WHAT IS REQUIRED | Write out the lines of the data below without any changes, starting at the line that contains "common name: Large yellow underwing" and ending at the line that contains "scientific name: Urtica dioica", with both of those lines included.

RECORDS FOR THIS EXERCISE |
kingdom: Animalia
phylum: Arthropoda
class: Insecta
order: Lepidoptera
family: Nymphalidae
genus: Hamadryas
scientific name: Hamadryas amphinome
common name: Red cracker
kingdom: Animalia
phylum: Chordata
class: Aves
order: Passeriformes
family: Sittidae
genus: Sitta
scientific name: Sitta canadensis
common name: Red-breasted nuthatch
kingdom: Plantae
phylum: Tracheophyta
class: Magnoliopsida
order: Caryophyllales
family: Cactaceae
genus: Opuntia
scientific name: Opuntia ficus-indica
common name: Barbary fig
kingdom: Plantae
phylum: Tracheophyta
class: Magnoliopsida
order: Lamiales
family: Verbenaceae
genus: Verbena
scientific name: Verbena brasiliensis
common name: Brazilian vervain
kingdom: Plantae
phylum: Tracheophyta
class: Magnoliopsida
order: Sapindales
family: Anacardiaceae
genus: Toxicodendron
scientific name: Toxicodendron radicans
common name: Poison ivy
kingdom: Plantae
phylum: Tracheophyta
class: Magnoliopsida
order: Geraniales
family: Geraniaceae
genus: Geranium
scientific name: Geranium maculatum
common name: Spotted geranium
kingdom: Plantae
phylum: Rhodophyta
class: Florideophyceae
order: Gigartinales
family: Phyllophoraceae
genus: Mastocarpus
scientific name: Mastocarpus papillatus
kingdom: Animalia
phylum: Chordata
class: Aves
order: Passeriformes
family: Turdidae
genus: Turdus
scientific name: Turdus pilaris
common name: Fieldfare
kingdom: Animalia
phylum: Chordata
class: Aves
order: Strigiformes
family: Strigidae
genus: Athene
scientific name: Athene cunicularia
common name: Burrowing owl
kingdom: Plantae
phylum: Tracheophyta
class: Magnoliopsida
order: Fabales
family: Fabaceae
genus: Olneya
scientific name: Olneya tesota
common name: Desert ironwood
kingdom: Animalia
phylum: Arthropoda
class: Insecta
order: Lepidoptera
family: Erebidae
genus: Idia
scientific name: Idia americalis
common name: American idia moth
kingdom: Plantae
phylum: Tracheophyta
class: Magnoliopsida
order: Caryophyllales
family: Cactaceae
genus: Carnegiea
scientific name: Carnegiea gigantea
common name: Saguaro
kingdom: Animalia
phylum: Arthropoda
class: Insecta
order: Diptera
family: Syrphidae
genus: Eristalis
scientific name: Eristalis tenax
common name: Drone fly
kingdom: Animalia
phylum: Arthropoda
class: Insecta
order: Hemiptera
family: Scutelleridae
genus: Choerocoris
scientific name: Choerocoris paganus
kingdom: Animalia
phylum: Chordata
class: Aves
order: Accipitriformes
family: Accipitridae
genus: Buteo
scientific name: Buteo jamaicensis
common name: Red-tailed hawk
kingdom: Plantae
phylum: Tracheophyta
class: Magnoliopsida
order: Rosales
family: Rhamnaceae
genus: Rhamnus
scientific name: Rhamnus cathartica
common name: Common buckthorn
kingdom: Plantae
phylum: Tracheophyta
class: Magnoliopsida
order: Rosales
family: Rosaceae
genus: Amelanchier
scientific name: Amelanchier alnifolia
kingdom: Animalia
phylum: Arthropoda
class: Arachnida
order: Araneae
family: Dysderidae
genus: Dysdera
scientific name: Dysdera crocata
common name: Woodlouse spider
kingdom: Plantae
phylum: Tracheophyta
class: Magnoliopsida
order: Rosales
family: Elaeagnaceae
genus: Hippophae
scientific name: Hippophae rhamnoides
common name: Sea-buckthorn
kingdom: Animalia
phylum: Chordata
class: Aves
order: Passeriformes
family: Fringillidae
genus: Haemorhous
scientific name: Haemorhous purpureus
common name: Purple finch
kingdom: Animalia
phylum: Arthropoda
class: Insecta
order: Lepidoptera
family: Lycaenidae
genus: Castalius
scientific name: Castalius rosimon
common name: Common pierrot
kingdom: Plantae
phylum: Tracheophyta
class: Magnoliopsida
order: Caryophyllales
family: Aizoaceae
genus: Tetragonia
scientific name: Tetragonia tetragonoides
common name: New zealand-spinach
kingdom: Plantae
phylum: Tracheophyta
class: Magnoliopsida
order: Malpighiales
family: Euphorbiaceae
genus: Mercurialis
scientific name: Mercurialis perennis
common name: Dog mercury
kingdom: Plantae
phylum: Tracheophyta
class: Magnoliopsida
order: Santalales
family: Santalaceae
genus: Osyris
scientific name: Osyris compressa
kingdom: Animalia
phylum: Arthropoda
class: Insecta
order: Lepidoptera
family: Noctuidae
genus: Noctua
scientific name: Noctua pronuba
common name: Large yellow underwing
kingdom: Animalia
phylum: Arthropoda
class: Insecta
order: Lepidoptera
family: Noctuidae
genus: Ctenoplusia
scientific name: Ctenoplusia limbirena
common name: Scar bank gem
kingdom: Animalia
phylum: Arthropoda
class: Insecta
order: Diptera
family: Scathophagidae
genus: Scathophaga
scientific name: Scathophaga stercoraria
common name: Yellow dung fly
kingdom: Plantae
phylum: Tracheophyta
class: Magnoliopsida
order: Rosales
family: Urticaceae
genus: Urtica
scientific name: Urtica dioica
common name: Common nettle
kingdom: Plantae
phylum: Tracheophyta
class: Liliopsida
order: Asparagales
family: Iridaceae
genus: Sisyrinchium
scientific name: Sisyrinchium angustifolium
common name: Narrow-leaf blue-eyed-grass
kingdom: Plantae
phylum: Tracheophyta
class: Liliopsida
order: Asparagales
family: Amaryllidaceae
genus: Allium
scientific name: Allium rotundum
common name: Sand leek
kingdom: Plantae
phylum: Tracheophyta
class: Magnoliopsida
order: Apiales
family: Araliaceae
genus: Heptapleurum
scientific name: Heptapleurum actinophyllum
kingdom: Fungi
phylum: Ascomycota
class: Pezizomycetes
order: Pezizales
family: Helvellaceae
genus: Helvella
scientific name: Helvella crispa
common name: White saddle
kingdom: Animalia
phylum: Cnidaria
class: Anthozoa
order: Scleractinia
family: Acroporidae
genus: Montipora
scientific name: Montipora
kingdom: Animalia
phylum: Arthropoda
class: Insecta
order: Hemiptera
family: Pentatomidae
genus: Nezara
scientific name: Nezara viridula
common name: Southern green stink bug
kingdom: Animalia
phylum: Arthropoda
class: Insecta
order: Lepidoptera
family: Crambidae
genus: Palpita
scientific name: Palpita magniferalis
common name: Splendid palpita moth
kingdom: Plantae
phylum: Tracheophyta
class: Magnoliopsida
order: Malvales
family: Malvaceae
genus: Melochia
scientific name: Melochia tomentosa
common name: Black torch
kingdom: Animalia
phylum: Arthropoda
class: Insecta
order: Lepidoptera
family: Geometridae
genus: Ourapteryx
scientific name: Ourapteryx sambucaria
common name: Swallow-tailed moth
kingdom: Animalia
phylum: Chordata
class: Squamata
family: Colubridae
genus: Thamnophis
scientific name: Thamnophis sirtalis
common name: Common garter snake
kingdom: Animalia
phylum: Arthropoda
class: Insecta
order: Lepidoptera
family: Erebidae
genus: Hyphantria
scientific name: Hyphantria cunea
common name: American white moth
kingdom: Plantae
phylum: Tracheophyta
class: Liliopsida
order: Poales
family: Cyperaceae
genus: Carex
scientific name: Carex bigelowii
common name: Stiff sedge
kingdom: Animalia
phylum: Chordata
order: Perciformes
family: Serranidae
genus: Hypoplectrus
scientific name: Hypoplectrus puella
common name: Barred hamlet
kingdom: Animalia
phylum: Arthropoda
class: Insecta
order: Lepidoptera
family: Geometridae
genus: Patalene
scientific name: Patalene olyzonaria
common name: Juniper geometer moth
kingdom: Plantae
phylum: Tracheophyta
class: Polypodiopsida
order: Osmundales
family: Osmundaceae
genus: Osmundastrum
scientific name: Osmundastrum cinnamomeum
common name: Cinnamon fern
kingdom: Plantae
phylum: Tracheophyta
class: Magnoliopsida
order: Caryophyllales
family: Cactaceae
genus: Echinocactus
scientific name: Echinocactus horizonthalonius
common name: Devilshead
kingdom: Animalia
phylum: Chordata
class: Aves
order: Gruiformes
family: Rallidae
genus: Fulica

EXERCISE ANSWER |
common name: Large yellow underwing
kingdom: Animalia
phylum: Arthropoda
class: Insecta
order: Lepidoptera
family: Noctuidae
genus: Ctenoplusia
scientific name: Ctenoplusia limbirena
common name: Scar bank gem
kingdom: Animalia
phylum: Arthropoda
class: Insecta
order: Diptera
family: Scathophagidae
genus: Scathophaga
scientific name: Scathophaga stercoraria
common name: Yellow dung fly
kingdom: Plantae
phylum: Tracheophyta
class: Magnoliopsida
order: Rosales
family: Urticaceae
genus: Urtica
scientific name: Urtica dioica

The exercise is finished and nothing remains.